Two failed sensors at Lion Air, both on the accident flight and on a previous flight, followed by the failure of another just over four months later on the Ethiopian jet, is troubling.

Lawrence Sciortino, a West Seattle-based retired pilot with 35 years’ experience flying for Eastern and United airlines in both Boeing and Airbus jets, said that angle-of-attack sensors are historically extremely reliable, and this failure rate seems much higher than normal.

“In my career, I don’t remember ever having a single angle-of-attack probe send an erroneous signal,” he said. “After all, it’s a simple device. Why are we having so many failures?”


Lemme said he’s seen data that pegged the reliability of the angle-of-attack vanes on a 747 jumbo jet at 93,000 flight hours.

“That’s like the lifetime of an airplane before it fails,” said Lemme. “The investigators will have to look at the manufacturer, at the repair facilities and at the installation of these vanes.”

The angle-of-attack vanes are manufactured by Rosemount Aerospace of Minnesota, a subsidiary of United Technologies. According to a Bloomberg report, the Lion Air crash plane had its angle-of-attack sensor repaired before the accident at XTRA Aerospace in Miramar, Florida.

In a Facebook post, Greg Feith, former senior air-safety investigator with the National Transportation Safety Board (NTSB), said “the primary question is what caused the fault with the angle of attack immediately after liftoff.”

Software fix in the works

It’s up to Boeing to find answers to the questions raised by the crashes about both the reliability of the sensor equipment and the design of the MCAS flight controls.

Meanwhile, Ethiopian Airlines is upholding the competence of the Flight 302 pilots, saying in a statement Thursday that they “followed the Boeing-recommended and FAA-approved emergency procedures to handle the most difficult emergency situation created on the airplane.


“Despite their hard work and full compliance with the emergency procedures … they could not recover the airplane from the persistence of nose diving,” the statement added.

Retired Boeing director Bob Bogash, a veteran of the local aviation scene, wrote in a note to peers Thursday that though Americans “are so fond of bad-mouthing foreign air carriers, foreign pilots, foreign maintenance, etc as the cause of our accidents … we do like their money.”

As a result of the Lion Air accident, he wrote, the Ethiopian crew was “totally tuned in to the latest and greatest about the MAX and the MCAS system.  Didn’t help them … Hitting the Stab Trim Cutout switches didn’t save them. Using the Manual Trim Wheel didn’t save them.”

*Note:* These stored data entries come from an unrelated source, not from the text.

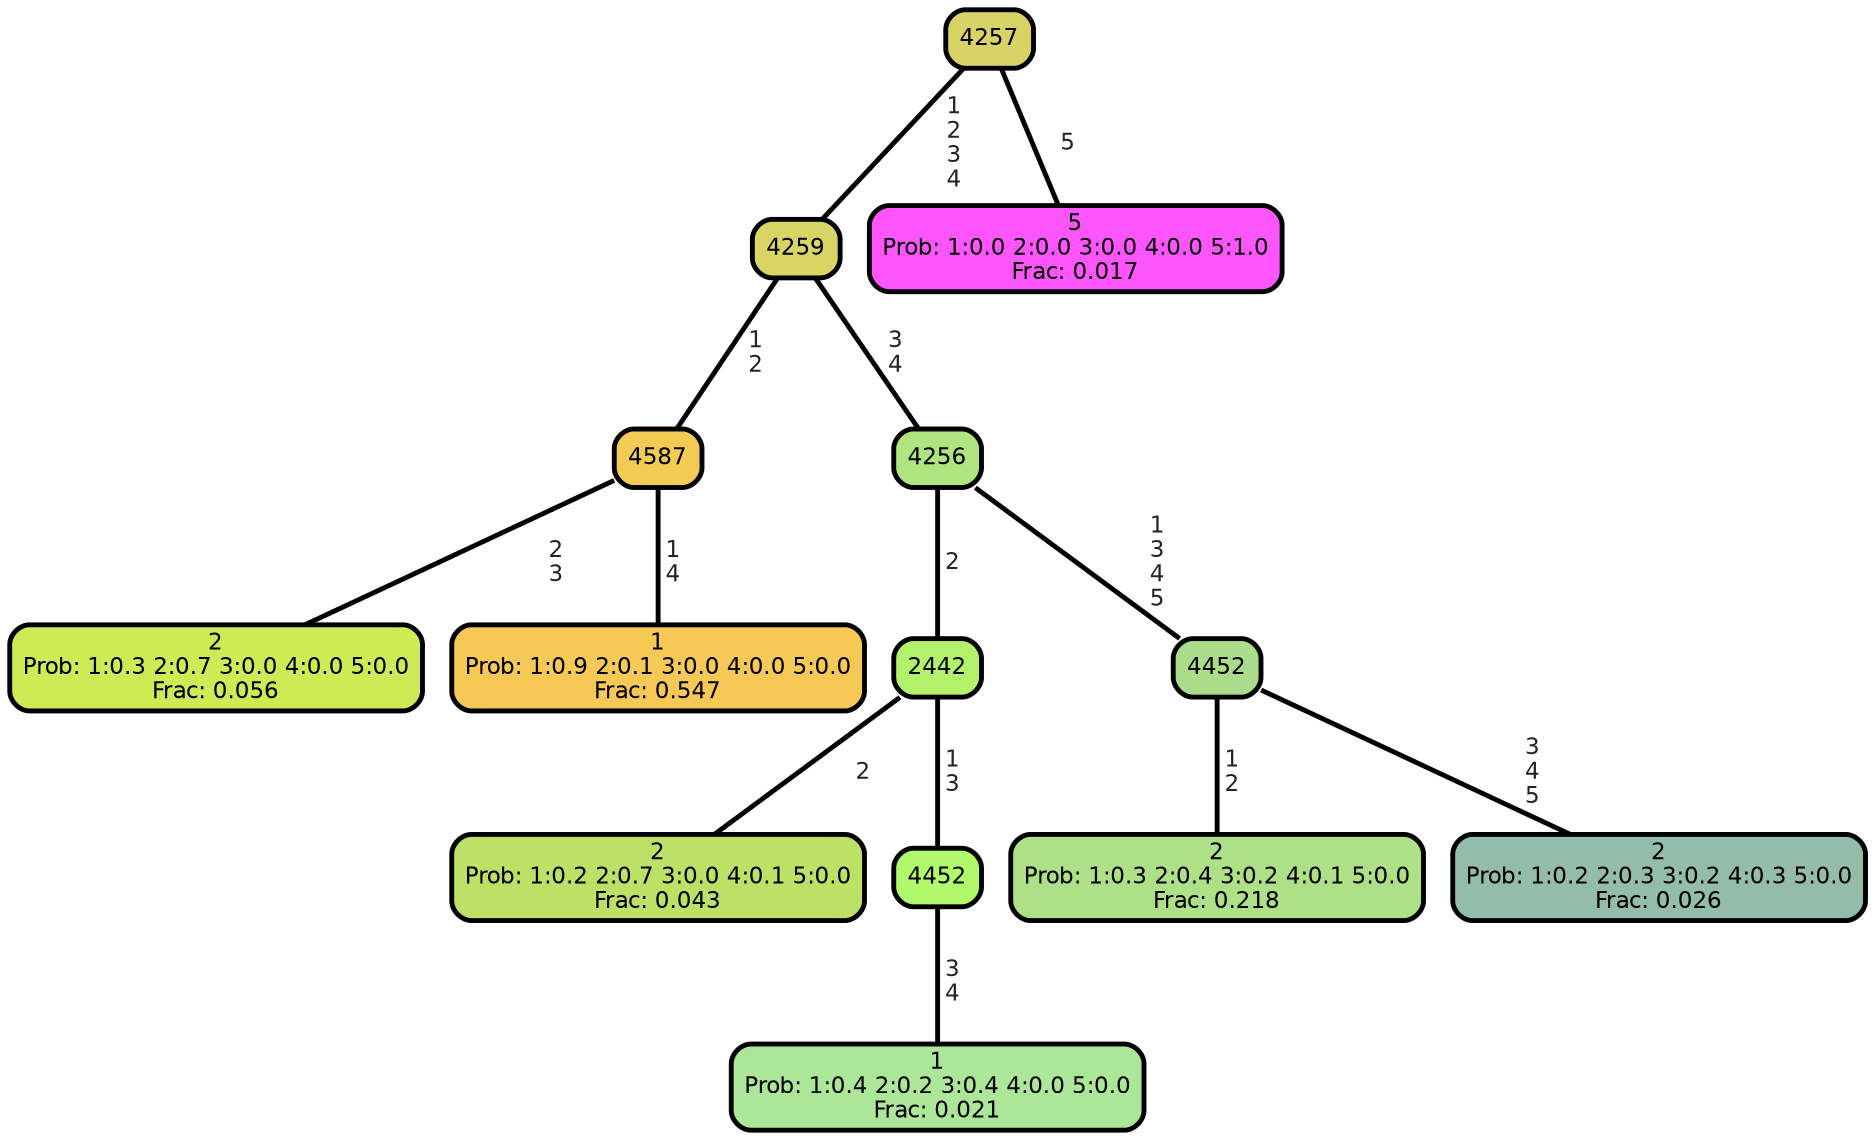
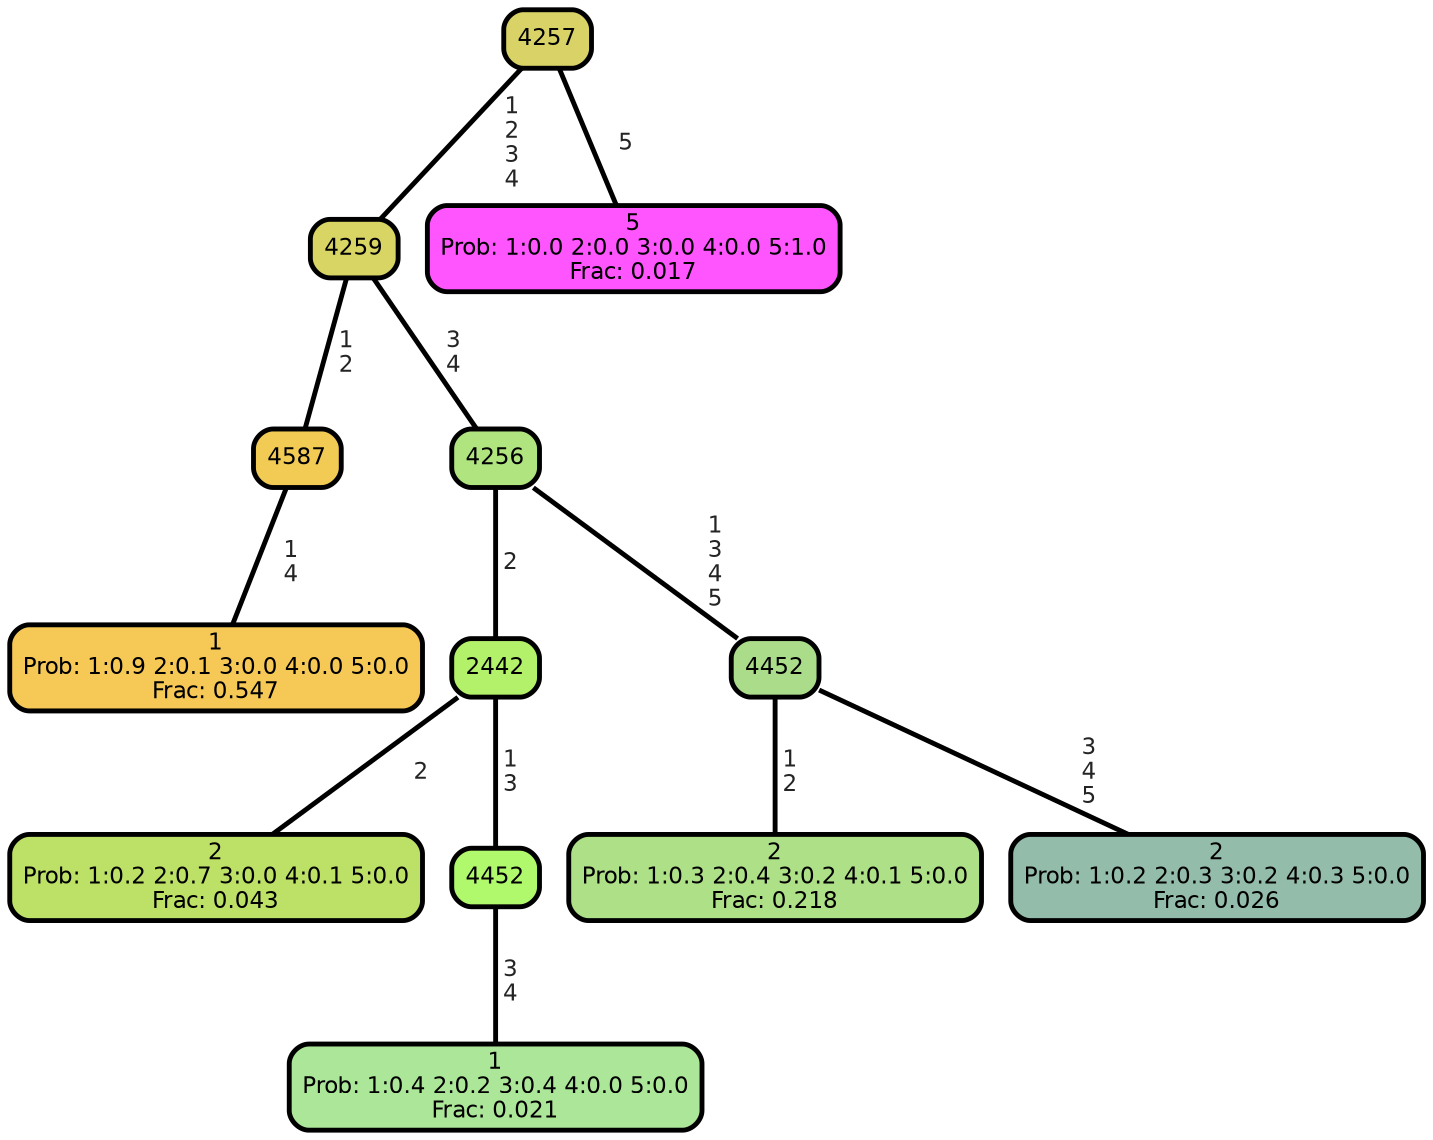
  graph {
    ranksep="0 equally"
    splines=straight
    node [color=black fontcolor=black fontname=helvetica penwidth=3 shape=box style="filled, rounded"]
    edge [color=black fontcolor=grey14 fontname=helvetica fontweight=bold penwidth=3]
-   n1 [fillcolor="#cdeb55" label="2\nProb: 1:0.3 2:0.7 3:0.0 4:0.0 5:0.0\nFrac: 0.056"]
    n2 [fillcolor="#f2cb55" label=4587]
    n3 [fillcolor="#f6c855" label="1\nProb: 1:0.9 2:0.1 3:0.0 4:0.0 5:0.0\nFrac: 0.547"]
    n4 [fillcolor="#d8d565" label=4259]
    n5 [fillcolor="#afe47f" label=4256]
    n6 [fillcolor="#b4f16a" label=2442]
    n7 [fillcolor="#abdc8a" label=4452]
    n8 [fillcolor="#bce166" label="2\nProb: 1:0.2 2:0.7 3:0.0 4:0.1 5:0.0\nFrac: 0.043"]
    n9 [fillcolor="#b0f96c" label=4452]
    n10 [fillcolor="#ace699" label="1\nProb: 1:0.4 2:0.2 3:0.4 4:0.0 5:0.0\nFrac: 0.021"]
    n11 [fillcolor="#aee087" label="2\nProb: 1:0.3 2:0.4 3:0.2 4:0.1 5:0.0\nFrac: 0.218"]
    n12 [fillcolor="#94bcaa" label="2\nProb: 1:0.2 2:0.3 3:0.2 4:0.3 5:0.0\nFrac: 0.026"]
    n13 [fillcolor="#d9d367" label=4257]
    n14 [fillcolor="#ff55ff" label="5\nProb: 1:0.0 2:0.0 3:0.0 4:0.0 5:1.0\nFrac: 0.017"]
    subgraph sub_1 {
      rank=same
    }
-   n2 -- n1 [label=" 2\n 3"]
    n2 -- n3 [label=" 1\n 4"]
    n4 -- n2 [label=" 1\n 2"]
    n4 -- n5 [label=" 3\n 4"]
    n5 -- n6 [label=" 2"]
    n5 -- n7 [label=" 1\n 3\n 4\n 5"]
    n6 -- n8 [label=" 2"]
    n6 -- n9 [label=" 1\n 3"]
    n7 -- n11 [label=" 1\n 2"]
    n7 -- n12 [label=" 3\n 4\n 5"]
    n9 -- n10 [label=" 3\n 4"]
    n13 -- n4 [label=" 1\n 2\n 3\n 4"]
    n13 -- n14 [label=" 5"]
  }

His assessment is that the pilots on both flights “acted calmly and professionally.”

Talk to us

We continue to seek information on the design, training and certification of the Boeing 737 MAX. If you have insights, please get in touch with aerospace reporter Dominic Gates at 206-464-2963 or To communicate on a confidential and encrypted channel, follow the options available at

Boeing CEO Muilenburg said while the Ethiopian and Lion Air tragedies “continue to weigh heavily on our hearts and minds,” Boeing remains “confident in the fundamental safety of the 737 MAX.”

The imminent software update, he said “will eliminate the possibility of unintended MCAS activation and prevent an MCAS-related accident from ever happening again.”


With that, Muilenburg seemed to accept responsibility for the accidents while still looking toward a future for the MAX.

“When the MAX returns to the skies with the software changes to the MCAS function, it will be among the safest airplanes ever to fly,” he said.